> [WHAT THIS TASK INVOLVES] Update the excerpt on Digital Folklore from "User Timeline" up to and including "was the Scientist.", swapping "Google Docs" for "Microsoft Word".

── PAGE EXCERPT

Digital Folklore and the return of praise for the User in Web 2.0

On November 9, 2010 Olia Lialina presented her new book on Digital Folklore. The book describes the aesthetics of the amateur web which has been Lialina’s object of study for the past ten years. The book reflects on amateur culture as the basis of the Web; the web that has been built by us, the amateurs. The Vernacular Web refers to the aesthetics of the early web of the amateurs. Not only the World Wide Web but also the 3D amateur culture and font creators indirectly contributing to the graphics online. It is about being a “real” user that uses Comic Sans. Part of the challenge of creating the Digital Folklore book was how to translate the World Wide Web into paper?

The term digital folklore is a term where everybody seems gets the idea but it is not clearly defined. Folklore is traditionally defined as: “The “traditional,” usually oral literature of a society, consisting of various genres such as myth, legend, folktale, song, proverb, and many others.” (Routledge). But how do we translate this type of oral literature to the web genres of under construction banners and animated gifs? The book describes what digital folklore is, why it is important and why it should be studied. It presents digital folklore as a field of study.

Digital Folklore encompasses the customs, traditions and elements of visual, textual and audio culture that emerged from users’ engagement with personal computer applications during the last decade of the 20th and the first decade of the 21st century.1

User Timeline

The preface of the book, ‘Do you believe in Users?,’ is presented by Lialina and is shown as a Google Docs working document in Comic Sans. The preface is a historical account of the changing role of the user in the history of computers:

1940′s Vannevar Bush – imaged the Memex, the table, a personal working stage, where the user was the Scientist.

────
── DATA SECTION

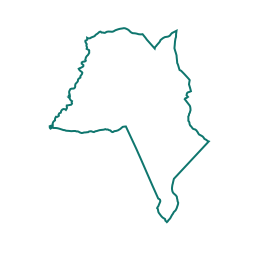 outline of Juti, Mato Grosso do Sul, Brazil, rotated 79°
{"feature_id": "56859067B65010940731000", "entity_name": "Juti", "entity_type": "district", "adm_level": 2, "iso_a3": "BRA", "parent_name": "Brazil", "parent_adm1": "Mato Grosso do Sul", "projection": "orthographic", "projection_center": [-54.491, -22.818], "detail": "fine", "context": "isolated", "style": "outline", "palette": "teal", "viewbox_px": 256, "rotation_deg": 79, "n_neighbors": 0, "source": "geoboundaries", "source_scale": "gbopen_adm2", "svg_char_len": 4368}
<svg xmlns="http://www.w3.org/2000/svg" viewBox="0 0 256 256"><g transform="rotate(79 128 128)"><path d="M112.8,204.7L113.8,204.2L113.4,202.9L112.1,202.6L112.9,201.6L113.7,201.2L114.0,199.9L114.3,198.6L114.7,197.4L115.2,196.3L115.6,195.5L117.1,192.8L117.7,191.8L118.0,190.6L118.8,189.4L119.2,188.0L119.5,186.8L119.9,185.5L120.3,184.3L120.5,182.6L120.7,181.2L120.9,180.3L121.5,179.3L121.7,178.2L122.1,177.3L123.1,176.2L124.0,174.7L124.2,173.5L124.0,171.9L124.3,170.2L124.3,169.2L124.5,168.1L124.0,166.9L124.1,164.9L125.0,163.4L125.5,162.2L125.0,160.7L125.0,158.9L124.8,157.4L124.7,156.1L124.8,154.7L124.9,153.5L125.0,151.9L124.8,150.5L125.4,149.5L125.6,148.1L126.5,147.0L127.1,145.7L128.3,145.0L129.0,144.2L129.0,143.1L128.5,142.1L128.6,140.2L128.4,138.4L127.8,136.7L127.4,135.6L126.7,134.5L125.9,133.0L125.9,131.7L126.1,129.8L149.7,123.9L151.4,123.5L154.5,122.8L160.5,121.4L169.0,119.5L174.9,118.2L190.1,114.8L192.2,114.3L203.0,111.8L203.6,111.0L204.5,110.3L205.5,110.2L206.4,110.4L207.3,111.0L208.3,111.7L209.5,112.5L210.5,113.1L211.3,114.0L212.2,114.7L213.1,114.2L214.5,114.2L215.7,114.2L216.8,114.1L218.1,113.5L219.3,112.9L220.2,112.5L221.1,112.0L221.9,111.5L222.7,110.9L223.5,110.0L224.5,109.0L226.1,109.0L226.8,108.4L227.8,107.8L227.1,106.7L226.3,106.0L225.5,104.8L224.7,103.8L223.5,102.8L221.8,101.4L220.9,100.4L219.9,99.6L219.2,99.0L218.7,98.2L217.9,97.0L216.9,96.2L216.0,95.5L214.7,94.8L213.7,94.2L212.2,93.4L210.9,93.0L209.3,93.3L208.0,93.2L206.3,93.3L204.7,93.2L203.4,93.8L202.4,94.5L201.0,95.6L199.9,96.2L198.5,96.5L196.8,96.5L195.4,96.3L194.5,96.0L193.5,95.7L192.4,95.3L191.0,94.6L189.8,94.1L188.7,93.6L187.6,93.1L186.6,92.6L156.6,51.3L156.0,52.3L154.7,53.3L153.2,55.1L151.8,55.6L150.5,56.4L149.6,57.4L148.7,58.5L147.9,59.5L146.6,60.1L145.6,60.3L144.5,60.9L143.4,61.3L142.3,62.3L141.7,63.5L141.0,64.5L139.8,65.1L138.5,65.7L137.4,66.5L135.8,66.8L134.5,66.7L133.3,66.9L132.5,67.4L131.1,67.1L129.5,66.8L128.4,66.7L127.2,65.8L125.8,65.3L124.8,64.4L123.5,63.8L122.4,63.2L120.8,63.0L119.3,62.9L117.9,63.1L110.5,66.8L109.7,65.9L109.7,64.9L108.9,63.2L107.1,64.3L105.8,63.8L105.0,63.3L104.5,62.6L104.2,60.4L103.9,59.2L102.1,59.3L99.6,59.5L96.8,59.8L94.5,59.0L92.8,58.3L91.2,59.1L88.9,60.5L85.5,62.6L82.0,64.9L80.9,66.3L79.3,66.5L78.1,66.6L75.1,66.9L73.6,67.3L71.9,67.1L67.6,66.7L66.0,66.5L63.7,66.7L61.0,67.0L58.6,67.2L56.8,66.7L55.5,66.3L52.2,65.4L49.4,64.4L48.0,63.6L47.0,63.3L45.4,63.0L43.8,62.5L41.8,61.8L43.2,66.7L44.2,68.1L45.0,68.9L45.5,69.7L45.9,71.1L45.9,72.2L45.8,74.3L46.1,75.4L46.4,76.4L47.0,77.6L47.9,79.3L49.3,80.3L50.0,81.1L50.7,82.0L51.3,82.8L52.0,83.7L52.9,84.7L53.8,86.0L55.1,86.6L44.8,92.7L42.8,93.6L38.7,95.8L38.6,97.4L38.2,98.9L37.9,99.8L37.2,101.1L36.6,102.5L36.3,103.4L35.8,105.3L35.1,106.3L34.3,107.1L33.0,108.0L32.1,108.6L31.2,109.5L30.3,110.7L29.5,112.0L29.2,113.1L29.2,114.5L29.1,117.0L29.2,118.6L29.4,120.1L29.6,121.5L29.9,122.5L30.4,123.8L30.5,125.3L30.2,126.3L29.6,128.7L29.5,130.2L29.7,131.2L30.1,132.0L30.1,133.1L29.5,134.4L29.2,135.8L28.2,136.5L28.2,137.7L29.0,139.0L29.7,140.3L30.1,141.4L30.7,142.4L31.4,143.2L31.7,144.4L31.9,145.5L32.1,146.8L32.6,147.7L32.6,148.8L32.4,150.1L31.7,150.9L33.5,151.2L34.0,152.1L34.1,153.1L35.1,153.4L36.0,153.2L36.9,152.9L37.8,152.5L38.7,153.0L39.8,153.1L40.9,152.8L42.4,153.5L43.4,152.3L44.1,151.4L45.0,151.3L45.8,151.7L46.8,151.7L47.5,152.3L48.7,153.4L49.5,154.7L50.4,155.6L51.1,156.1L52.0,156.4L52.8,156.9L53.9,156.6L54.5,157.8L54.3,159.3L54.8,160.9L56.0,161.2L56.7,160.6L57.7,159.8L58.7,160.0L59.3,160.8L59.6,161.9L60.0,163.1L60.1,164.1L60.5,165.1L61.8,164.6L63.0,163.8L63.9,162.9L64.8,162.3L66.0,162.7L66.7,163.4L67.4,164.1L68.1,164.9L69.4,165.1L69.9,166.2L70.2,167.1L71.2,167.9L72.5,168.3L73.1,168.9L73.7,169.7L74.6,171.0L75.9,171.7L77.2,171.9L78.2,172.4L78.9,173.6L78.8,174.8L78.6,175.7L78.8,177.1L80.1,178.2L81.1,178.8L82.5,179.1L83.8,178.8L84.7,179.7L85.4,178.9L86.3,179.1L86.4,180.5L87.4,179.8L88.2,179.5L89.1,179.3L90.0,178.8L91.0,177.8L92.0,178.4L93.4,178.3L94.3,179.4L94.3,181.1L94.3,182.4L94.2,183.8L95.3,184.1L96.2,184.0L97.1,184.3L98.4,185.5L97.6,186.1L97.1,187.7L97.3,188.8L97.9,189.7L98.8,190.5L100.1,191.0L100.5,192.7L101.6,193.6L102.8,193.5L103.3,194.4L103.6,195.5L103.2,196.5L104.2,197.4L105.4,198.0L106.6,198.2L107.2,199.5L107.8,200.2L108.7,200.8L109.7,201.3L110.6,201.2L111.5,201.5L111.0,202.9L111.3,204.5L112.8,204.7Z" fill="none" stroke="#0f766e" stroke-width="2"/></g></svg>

────

> [TASK SOLUTION]
User Timeline

The preface of the book, ‘Do you believe in Users?,’ is presented by Lialina and is shown as a Microsoft Word working document in Comic Sans. The preface is a historical account of the changing role of the user in the history of computers:

1940′s Vannevar Bush – imaged the Memex, the table, a personal working stage, where the user was the Scientist.